2010年3月31日

朝の悲しみ

講談社文芸文庫所収の『アカシヤの大連』読了。

大連は行ったことのないですが、いつかは行ってみたいなあと思っていた街です。ロシアのヨーロッパ風都市計画の跡を残した、非常に美しい街だという印象と、二百三高地などの激戦でも知られるように、常に戦火と歩んできた街という、どこか二律背反な印象を持っています。

そんな大連にまつわる著者の思い出を衷心とした作品集でしたが、あたしはその中の「朝の悲しみ」に心をふるわせました。
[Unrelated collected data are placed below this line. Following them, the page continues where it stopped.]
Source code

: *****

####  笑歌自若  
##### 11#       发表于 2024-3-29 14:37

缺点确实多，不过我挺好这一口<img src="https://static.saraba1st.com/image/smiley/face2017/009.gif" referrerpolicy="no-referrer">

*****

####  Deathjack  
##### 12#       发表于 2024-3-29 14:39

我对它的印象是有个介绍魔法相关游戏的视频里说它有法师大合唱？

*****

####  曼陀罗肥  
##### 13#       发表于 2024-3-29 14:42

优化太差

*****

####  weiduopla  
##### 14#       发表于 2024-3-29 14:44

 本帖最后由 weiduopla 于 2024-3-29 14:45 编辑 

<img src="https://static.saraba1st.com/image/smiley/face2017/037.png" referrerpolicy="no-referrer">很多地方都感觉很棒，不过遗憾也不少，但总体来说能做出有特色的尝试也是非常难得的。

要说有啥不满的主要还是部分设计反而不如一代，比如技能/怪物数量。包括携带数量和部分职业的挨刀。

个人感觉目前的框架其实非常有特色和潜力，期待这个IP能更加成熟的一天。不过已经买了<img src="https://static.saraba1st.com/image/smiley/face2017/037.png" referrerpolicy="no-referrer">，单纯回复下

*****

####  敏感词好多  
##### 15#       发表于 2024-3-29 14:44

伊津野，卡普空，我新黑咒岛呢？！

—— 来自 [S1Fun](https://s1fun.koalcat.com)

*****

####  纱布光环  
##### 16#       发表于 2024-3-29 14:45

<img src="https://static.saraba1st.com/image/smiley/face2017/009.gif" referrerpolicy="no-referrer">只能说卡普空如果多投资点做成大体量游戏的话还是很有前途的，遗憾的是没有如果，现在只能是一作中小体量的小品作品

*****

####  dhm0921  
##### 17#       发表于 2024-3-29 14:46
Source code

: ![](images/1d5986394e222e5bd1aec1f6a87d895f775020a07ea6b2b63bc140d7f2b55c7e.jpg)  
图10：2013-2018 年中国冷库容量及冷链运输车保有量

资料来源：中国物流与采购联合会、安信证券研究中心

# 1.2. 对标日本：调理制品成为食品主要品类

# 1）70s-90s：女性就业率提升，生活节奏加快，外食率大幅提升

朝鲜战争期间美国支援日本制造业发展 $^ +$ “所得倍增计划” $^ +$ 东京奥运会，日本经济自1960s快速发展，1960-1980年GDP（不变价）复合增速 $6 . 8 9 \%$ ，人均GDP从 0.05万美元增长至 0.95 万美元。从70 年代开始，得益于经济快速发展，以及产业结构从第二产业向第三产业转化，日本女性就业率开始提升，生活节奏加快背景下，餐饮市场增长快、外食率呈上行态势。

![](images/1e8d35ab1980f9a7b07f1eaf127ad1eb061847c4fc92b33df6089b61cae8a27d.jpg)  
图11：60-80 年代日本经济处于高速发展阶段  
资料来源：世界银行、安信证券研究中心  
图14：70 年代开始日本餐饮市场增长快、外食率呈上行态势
朝の通勤電車の中で読んでいたのですが、つい涙がこぼれかかりました。

別にあたしは既婚者ではありませんので、著者が描くような伴侶なくした深い悲しみなど、所詮理解できませんが、孤独の悲しみのようなものなら十分に理解できます。

それに、どうしたって、もう手に入らない愛する人、という意味では、あたしも著者も似たようなと言っては失礼ですが、あたし的にはシンパシーを感じしてしまうので、そのあたりがあたしの涙腺を緩ませた原因かと思います。

この季節、いまを盛りと東京では桜が咲いていますが、あたしにとって桜は悲しい花、死をイメージさせる花なので、こんな季節にこういう作品を読んだことが、悲しみを倍増させた理由なのかもしれません。